Disney, Microsoft, Others Take a Copyright Stance

A consortium of media and Internet companies announced a set of guidelines to protect copyrights online on October 19. Among the group, which has been negotiating for nine months, were Walt Disney Co.; Microsoft; NBC Universal; Viacom, Inc.; CBS Corp.; News Corp.'s MySpace and Fox constituents; Veoh Networks, Inc.; and Dailymotion S.A. Noticeable for its absence was Google, including YouTube, which has recently been sued for $1 billion for infringement by Viacom.

The group pledged not to pursue Internet companies that posted material if they adhered to a set of rules, which include eliminating copyright-infringing content posted by users before making it publicly available.

Google issued a statement pointing out that it does remove infringing material once it is notified of its existence. "We appreciate ideas from the various media companies on effective content identification technologies," said YouTube. "We're glad they realize the need to cooperate on these issues, and we'll keep working with them to refine our industry-leading tools."

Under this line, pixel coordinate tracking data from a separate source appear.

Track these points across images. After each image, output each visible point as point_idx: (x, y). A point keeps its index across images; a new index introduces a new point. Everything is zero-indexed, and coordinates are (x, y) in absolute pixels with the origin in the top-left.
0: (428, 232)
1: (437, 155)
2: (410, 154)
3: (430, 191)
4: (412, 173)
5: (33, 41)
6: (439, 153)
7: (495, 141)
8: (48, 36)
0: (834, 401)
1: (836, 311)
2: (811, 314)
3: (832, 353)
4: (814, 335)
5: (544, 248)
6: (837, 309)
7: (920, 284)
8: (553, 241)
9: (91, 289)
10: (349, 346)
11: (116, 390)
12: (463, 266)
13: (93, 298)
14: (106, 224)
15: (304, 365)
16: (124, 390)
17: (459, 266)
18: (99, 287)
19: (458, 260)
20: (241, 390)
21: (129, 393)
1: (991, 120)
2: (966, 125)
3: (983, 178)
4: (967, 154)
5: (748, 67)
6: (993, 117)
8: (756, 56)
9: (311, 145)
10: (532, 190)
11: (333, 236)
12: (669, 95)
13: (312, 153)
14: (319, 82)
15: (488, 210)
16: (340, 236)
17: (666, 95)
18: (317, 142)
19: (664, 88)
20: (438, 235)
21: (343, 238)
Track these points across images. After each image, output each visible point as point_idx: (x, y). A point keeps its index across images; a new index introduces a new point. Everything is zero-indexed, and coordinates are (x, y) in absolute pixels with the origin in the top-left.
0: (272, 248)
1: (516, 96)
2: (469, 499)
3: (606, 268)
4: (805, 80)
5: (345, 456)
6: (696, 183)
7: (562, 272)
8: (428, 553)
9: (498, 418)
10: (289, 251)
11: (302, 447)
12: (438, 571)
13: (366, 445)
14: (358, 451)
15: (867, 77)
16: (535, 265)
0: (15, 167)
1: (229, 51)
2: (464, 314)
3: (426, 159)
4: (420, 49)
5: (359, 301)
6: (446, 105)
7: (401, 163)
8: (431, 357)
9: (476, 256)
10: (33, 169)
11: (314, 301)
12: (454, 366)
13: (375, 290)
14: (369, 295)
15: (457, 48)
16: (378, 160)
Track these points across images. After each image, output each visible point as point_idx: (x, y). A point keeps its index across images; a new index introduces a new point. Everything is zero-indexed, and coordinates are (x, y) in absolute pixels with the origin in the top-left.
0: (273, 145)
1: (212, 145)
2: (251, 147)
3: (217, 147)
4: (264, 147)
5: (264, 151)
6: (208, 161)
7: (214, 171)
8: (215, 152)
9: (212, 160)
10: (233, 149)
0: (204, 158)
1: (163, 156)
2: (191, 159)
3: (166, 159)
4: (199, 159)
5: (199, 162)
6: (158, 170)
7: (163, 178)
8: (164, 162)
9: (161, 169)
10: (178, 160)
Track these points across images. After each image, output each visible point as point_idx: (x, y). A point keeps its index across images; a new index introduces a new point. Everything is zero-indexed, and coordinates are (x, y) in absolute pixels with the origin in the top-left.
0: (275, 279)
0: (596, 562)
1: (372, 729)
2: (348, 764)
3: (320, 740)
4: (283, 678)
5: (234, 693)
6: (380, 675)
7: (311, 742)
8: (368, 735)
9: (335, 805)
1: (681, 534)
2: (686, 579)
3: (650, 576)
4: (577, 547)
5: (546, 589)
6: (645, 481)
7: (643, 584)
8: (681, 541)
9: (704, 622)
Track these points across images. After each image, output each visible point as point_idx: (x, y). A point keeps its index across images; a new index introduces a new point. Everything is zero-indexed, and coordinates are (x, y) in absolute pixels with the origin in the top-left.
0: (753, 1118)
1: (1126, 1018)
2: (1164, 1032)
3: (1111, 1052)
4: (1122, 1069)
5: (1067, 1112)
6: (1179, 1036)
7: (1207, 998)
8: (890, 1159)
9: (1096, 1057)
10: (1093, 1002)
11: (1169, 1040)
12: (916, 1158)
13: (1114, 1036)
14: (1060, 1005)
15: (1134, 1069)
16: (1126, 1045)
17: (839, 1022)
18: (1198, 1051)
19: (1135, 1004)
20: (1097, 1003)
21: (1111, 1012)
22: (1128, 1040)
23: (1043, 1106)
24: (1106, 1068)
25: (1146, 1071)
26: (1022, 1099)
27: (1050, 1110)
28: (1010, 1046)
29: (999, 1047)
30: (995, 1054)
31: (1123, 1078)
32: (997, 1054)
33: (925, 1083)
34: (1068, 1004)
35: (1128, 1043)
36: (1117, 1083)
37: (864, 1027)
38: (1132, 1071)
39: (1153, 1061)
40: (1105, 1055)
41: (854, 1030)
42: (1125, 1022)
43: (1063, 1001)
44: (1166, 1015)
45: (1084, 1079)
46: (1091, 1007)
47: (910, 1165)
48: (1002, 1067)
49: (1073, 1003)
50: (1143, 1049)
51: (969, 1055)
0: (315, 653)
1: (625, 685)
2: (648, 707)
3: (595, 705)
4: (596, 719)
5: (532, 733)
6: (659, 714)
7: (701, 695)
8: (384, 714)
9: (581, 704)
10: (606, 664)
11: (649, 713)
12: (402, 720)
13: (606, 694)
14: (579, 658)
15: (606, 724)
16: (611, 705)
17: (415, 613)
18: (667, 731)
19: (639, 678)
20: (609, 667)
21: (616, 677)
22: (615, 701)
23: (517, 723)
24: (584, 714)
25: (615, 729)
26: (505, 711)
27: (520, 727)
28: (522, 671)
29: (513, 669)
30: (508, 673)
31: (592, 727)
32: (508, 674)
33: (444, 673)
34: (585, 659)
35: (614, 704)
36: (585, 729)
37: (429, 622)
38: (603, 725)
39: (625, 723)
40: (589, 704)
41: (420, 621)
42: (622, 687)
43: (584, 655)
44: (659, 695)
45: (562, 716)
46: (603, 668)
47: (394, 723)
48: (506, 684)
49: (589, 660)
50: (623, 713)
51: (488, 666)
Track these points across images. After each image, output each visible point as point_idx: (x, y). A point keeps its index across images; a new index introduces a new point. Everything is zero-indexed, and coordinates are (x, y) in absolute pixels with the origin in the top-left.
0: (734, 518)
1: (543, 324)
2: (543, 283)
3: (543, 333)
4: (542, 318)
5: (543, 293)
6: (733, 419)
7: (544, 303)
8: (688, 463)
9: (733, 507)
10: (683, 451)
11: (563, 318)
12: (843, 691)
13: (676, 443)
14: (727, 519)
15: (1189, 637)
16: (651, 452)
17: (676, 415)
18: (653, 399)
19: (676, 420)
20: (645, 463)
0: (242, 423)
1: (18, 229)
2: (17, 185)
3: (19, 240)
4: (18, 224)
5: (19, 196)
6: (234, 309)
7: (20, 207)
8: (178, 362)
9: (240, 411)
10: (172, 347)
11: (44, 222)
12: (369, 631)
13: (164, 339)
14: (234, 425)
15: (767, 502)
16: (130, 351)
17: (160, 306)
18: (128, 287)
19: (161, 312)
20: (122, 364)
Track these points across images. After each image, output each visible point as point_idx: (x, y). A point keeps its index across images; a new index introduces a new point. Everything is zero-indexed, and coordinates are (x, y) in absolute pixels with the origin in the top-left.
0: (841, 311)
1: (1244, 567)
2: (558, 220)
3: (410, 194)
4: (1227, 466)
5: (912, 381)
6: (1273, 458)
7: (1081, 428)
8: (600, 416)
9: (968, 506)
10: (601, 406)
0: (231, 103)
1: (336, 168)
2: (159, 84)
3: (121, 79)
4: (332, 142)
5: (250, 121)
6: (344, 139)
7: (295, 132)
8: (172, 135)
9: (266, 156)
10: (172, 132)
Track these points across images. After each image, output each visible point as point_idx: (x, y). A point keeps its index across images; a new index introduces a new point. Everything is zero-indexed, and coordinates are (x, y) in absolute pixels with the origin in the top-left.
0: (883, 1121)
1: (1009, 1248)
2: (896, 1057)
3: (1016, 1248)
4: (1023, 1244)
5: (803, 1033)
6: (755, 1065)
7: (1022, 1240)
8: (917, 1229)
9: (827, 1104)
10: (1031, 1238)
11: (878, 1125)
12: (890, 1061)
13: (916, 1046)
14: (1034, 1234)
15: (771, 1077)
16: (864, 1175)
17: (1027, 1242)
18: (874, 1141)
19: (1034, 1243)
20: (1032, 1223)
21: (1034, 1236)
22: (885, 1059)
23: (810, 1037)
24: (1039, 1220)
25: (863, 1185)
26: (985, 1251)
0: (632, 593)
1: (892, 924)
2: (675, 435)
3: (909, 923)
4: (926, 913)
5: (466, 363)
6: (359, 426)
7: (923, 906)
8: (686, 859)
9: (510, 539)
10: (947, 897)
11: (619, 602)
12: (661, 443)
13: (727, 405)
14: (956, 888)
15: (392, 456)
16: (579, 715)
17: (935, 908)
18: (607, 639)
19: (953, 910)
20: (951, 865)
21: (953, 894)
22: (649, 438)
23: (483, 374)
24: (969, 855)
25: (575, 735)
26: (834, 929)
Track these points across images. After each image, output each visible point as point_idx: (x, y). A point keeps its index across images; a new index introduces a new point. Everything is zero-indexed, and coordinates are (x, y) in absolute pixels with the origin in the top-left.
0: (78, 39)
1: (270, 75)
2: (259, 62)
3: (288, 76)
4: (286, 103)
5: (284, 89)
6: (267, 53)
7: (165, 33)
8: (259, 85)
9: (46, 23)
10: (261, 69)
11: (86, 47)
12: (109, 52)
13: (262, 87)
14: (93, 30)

We have yet to see a complete list of the rules of engagement for the conglomerate, but one suggestion calls for the implementation of "commercially reasonable" content identification technology by the end of the year. This gives us some pause, quite frankly, since it seems to be a step towards labeling content as wholly owned in its entirety, which is not quite the case.

The problem is that most people, large conglomerates included, don't understand fair use, and that has a chilling effect on the public discourse and media literacy that goes beyond amusing YouTube videos. This misunderstanding of fair use has led to what the Electronic Frontier Foundation (EFF) has characterized as "widespread, institutional fear of infringement [which] inhibits teachers seeking to leverage technology and media to achieve educational goals."

This is supported by a recently published report by the American University Center for Social Media (in partnership with the Washington College of Law’s Program on Information Justice and Intellectual Property and the Media Education Lab of Temple University). The report, The Cost of Copyright Confusion for Media Literacy presents results from interviews conducted throughout 2007, illustrating the challenges faced by teachers, librarians, and others involved in bringing real media examples into the classroom.

We're glad that the media companies recognize the need for a uniform set of rules to control fair use and fair play; we just hope they're serious about those goals because quotation and commentary will form an increasing component of our ongoing intellectual discussion as we go forward and we need to ensure that discussion remains open and free.